Theses Doctoral

# A Geometric Approach to Dynamical System: Global Analysis for Non-Convex Optimization

Xu, Ji

Non-convex optimization often plays an important role in many machine learning problems. Study the existing algorithms that aim to solve the non-convex optimization problems can help us understand the optimization problem itself and may shed light on developing more effective algorithms or methods. In this thesis, we study two popular non-convex optimization problems along with two popular algorithms.

The first pair is maximum likelihood estimation with the expectation maximization algorithm. Expectation Maximization (EM) is among the most popular algorithms for estimating parameters of statistical models. However, EM, which is an iterative algorithm based on the maximum likelihood principle, is generally only guaranteed to find stationary points of the likelihood objective, and these points may be far from any maximizer. We address this disconnect between the statistical principles behind EM and its algorithmic properties.

Specifically, we provide a global analysis of EM for specific models in which the observations comprise an i.i.d.~sample from a mixture of two Gaussians. This is achieved by (i) studying the sequence of parameters from idealized execution of EM in the infinite sample limit, and fully characterizing the limit points of the sequence in terms of the initial parameters; and then (ii) based on this convergence analysis, establishing statistical consistency (or lack thereof) for the actual sequence of parameters produced by EM.

The second pair is phase retrieval problem with approximate message passing algorithm. Specifically, we consider an $\ell_2$-regularized non-convex optimization problem for recovering signals from their noisy phaseless observations. We design and study the performance of a message passing algorithm that aims to solve this optimization problem.
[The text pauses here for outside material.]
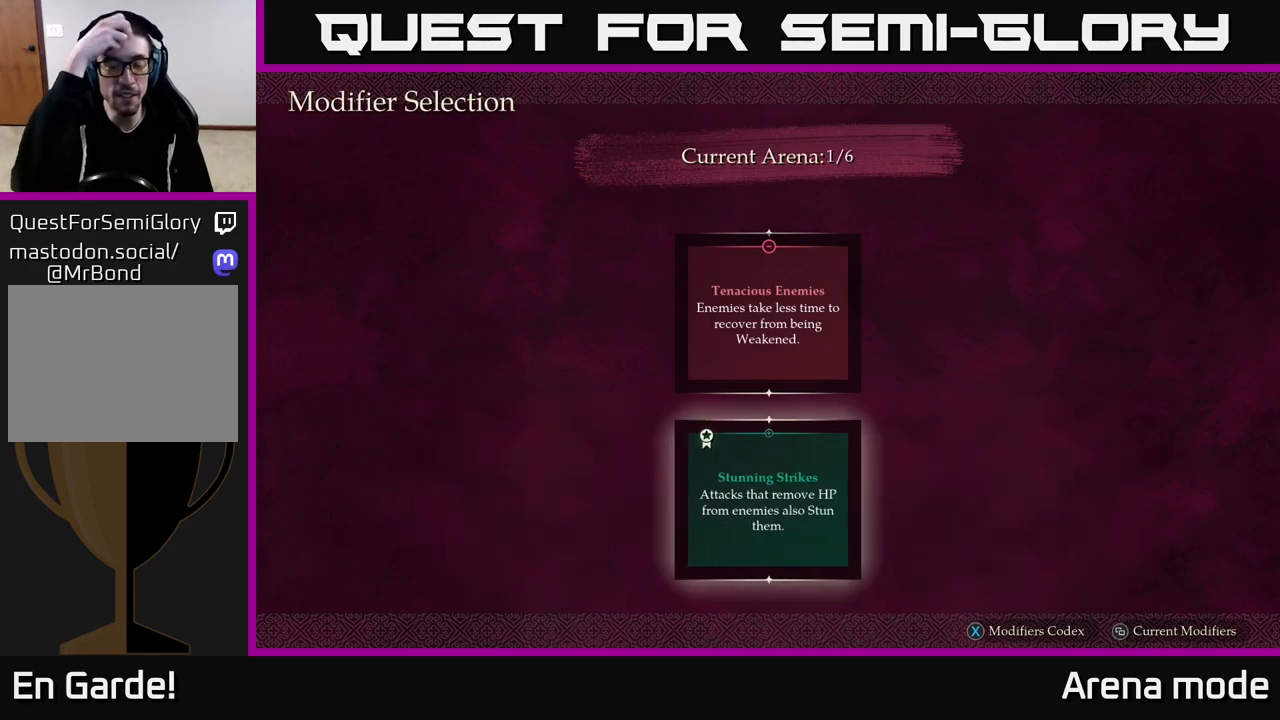
{"buttons": [], "left_stick": "center", "right_stick": "center", "events": []}
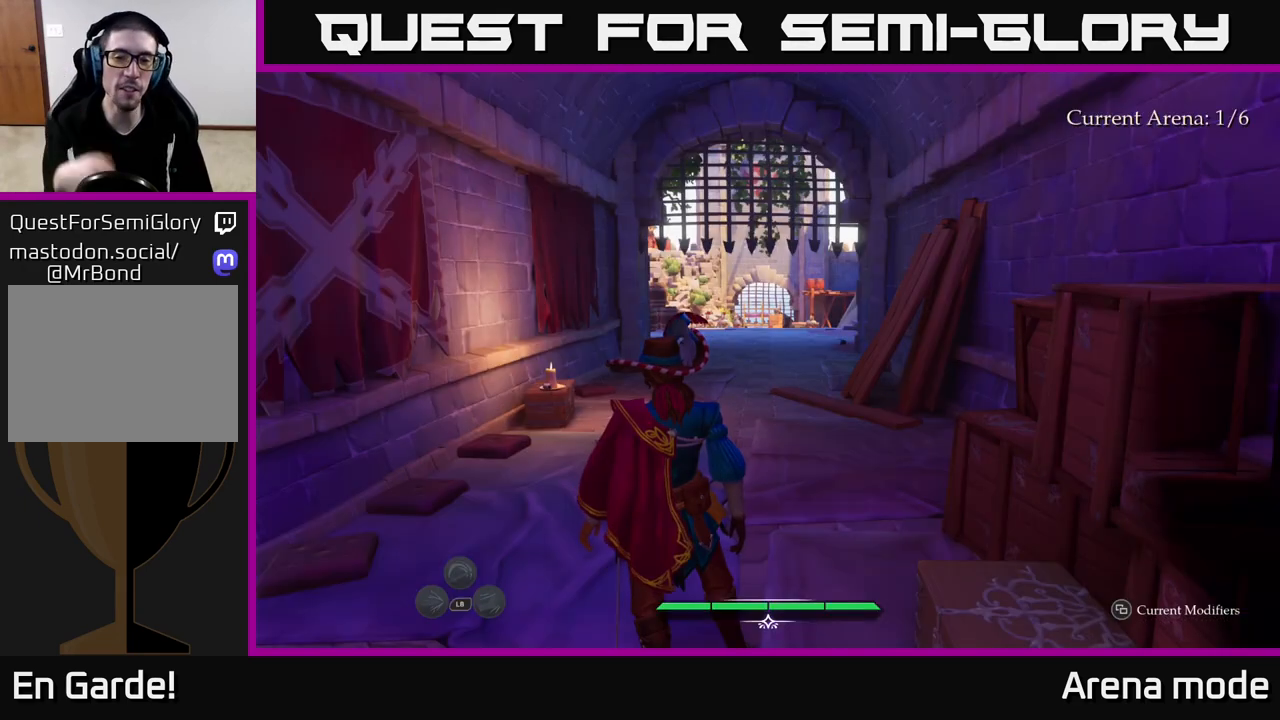
{"buttons": ["L2"], "left_stick": "up", "right_stick": "center", "events": [[300, "left_stick", "up"], [367, "L2", "down"]]}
We consider the asymptotic setting $m,n \rightarrow \infty$, $m/n \rightarrow \delta$ and obtain sharp performance bounds, where $m$ is the number of measurements and $n$ is the signal dimension. We show that for complex signals the algorithm can perform accurate recovery with only $m= \frac{64}{\pi^2}-4 \approx 2.5n$ measurements. The sharp analyses in this paper enable us to compare the performance of our method with other phase recovery schemes.

Finally, the convergence analysis of the iterative algorithms are done by a geometric approach to dynamical systems. By analyzing the movements from iteration to iteration, we provide a general tool that can show global convergence for many two dimensional dynamical systems. We hope this can shed light on convergence analysis for general dynamical systems.